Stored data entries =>
- - -

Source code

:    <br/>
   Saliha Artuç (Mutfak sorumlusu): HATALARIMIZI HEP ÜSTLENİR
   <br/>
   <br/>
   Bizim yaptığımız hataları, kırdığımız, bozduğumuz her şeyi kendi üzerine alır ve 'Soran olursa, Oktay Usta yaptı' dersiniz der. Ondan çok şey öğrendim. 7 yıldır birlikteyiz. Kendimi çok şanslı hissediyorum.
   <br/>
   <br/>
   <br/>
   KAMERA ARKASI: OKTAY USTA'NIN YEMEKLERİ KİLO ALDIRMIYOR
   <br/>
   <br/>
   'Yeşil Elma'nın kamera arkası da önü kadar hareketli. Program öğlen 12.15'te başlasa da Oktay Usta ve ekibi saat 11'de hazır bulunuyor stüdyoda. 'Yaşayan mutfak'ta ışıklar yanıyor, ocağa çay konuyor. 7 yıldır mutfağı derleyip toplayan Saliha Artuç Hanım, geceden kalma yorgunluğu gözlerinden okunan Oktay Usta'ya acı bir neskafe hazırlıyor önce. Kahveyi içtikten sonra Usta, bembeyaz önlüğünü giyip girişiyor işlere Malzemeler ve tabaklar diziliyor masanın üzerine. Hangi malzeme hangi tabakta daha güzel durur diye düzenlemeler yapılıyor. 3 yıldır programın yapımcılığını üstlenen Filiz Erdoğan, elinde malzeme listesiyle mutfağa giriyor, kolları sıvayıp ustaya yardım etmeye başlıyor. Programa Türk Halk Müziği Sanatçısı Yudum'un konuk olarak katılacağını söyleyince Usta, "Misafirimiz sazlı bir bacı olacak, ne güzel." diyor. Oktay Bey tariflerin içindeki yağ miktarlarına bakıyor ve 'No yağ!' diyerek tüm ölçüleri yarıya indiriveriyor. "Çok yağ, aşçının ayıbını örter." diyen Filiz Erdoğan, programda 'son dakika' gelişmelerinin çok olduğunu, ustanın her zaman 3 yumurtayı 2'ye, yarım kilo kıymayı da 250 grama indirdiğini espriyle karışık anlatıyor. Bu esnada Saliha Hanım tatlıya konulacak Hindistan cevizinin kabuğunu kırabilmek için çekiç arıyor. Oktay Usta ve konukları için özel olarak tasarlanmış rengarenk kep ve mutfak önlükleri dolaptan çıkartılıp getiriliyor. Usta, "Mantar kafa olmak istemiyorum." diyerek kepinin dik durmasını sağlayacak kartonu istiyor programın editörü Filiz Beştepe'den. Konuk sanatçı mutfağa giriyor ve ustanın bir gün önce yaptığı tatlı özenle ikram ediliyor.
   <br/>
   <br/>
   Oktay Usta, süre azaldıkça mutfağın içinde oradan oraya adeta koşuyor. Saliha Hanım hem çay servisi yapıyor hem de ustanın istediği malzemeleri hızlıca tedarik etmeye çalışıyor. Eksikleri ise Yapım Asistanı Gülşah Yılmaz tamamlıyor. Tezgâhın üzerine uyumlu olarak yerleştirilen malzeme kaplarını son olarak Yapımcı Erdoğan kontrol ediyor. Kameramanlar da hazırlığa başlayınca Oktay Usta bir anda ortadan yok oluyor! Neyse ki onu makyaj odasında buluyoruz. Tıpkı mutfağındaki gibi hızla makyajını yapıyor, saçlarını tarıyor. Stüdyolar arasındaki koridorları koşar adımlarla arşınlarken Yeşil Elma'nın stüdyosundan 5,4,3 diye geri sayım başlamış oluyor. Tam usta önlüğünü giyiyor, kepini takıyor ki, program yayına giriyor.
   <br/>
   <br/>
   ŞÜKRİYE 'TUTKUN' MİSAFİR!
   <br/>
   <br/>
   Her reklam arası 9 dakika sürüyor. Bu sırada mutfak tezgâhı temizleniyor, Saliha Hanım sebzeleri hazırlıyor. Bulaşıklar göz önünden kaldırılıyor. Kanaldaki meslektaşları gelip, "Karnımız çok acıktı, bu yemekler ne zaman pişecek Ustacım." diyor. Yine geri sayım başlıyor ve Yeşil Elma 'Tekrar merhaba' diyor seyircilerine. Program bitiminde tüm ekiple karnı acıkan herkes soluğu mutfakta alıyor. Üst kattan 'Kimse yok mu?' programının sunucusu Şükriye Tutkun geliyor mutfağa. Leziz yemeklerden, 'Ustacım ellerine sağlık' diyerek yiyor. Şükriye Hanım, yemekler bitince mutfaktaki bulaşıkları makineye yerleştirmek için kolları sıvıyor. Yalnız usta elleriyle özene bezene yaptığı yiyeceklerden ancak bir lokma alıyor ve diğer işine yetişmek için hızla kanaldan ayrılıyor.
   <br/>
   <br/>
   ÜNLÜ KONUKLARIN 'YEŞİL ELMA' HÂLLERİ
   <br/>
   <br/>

- - -

To do =>
Return each line of the data above that contains the string "lokma". Case matters.

Answer box =>
   Her reklam arası 9 dakika sürüyor. Bu sırada mutfak tezgâhı temizleniyor, Saliha Hanım sebzeleri hazırlıyor. Bulaşıklar göz önünden kaldırılıyor. Kanaldaki meslektaşları gelip, "Karnımız çok acıktı, bu yemekler ne zaman pişecek Ustacım." diyor. Yine geri sayım başlıyor ve Yeşil Elma 'Tekrar merhaba' diyor seyircilerine. Program bitiminde tüm ekiple karnı acıkan herkes soluğu mutfakta alıyor. Üst kattan 'Kimse yok mu?' programının sunucusu Şükriye Tutkun geliyor mutfağa. Leziz yemeklerden, 'Ustacım ellerine sağlık' diyerek yiyor. Şükriye Hanım, yemekler bitince mutfaktaki bulaşıkları makineye yerleştirmek için kolları sıvıyor. Yalnız usta elleriyle özene bezene yaptığı yiyeceklerden ancak bir lokma alıyor ve diğer işine yetişmek için hızla kanaldan ayrılıyor.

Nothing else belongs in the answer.